The man's life was transformed. His family was elated. One day his mother asked him what that therapist did to cure him when every other treatment had failed. The man replied that the therapist simply walked him around the room twice and kept whispering over and over again into his ear: "Don't tear paper. Don't tear paper. You can do it. Don't tear paper." The man admitted no one had ever said that to him before. "This guy told me I do not have to tear paper."
Could it be that all Jesus really did was say: "Stand up straight. You can do it"? Could it be that Jesus simply said something to the woman that gave her the confidence she needed? The ensuing conversation with the Pharisee hints that that is exactly what happened. The Lord Jesus launches into a discussion of how just a tiny bit of faith can make a profound difference. He speaks of having the faith of a mustard seed. Mustard seeds are no bigger than sesame seeds, yet one can grow into a plant almost the size of tree. Jesus continues by noting how a tiny bit of yeast can transform the bread dough. A little bit of something can make a profound difference.
There is a non-biblical proverb that holds: "God never gives us more than we can handle." That proverb, of course, is objectively false. There are problems that can crush the life out of us. We can be literally crushed to death. While objectively false, it is subjectively very helpful to believe "God never gives us more than we can handle." If you don't believe you can handle what comes your way, you won't. Without faithful confidence, it takes only a tiny problem to bend you over. If, on the other hand, you believe that God will give you all the strength you need to handle whatever comes your way, it is amazing how you can stand up straight and keep on moving.
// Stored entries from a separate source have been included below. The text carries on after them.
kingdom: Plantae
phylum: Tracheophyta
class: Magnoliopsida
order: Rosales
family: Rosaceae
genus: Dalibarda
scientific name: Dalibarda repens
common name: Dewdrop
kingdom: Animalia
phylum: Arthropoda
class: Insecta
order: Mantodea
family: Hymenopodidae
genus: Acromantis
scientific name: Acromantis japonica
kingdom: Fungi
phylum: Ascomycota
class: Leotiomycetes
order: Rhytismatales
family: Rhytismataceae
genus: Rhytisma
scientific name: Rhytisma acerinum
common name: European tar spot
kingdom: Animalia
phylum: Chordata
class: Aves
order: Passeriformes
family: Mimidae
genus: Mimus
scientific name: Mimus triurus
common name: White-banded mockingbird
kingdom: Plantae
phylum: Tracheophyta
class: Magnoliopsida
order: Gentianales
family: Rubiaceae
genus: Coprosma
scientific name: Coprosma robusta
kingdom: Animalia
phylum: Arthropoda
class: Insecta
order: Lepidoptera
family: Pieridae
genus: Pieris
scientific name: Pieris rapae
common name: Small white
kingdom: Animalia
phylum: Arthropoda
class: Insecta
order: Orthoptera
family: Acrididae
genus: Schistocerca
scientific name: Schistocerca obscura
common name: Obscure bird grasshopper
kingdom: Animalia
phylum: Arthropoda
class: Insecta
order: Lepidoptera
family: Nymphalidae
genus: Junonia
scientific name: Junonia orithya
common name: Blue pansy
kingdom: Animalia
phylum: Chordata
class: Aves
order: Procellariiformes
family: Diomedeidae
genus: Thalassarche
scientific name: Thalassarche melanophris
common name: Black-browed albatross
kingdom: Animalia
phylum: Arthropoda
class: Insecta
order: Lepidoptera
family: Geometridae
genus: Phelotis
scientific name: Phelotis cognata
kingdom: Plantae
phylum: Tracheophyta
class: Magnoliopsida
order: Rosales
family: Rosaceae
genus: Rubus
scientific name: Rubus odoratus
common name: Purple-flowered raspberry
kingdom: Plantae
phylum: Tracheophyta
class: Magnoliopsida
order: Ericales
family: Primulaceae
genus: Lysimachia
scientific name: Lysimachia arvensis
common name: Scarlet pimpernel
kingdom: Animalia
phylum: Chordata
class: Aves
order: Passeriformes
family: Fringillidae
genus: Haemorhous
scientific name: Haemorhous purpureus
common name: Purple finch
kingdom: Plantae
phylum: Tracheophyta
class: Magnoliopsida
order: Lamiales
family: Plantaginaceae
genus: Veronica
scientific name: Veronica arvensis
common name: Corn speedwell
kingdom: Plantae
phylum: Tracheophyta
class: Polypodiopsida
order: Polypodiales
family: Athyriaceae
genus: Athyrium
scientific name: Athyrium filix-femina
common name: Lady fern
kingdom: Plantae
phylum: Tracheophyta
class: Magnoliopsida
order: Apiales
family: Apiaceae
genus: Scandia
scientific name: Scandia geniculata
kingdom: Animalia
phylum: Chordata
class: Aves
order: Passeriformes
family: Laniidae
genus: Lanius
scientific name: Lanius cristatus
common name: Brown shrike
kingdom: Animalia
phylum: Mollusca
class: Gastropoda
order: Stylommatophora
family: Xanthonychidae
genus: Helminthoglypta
You may feel as though you have a bad case of Post-Locust Plague Syndrome. It may seem as though you live in a world where all the green of life has been sucked out. If that is how you experience life, listen to Jesus. "Stand up straight. You are set free from your ailment. God is giving you the strength to get past this." Believe that. It makes a difference.
In the little book of Joel toward the back of the Old Testament is a wonderful promise from God. In Joel 2:27, God says, "I will repay you for the years that the swarming locust has eaten." All that time you have been walking around looking at the dust on top of your shoes, God will repay. Man/woman/boy/girl -- stand up straight and walk. You can do it. That is the promise of faith.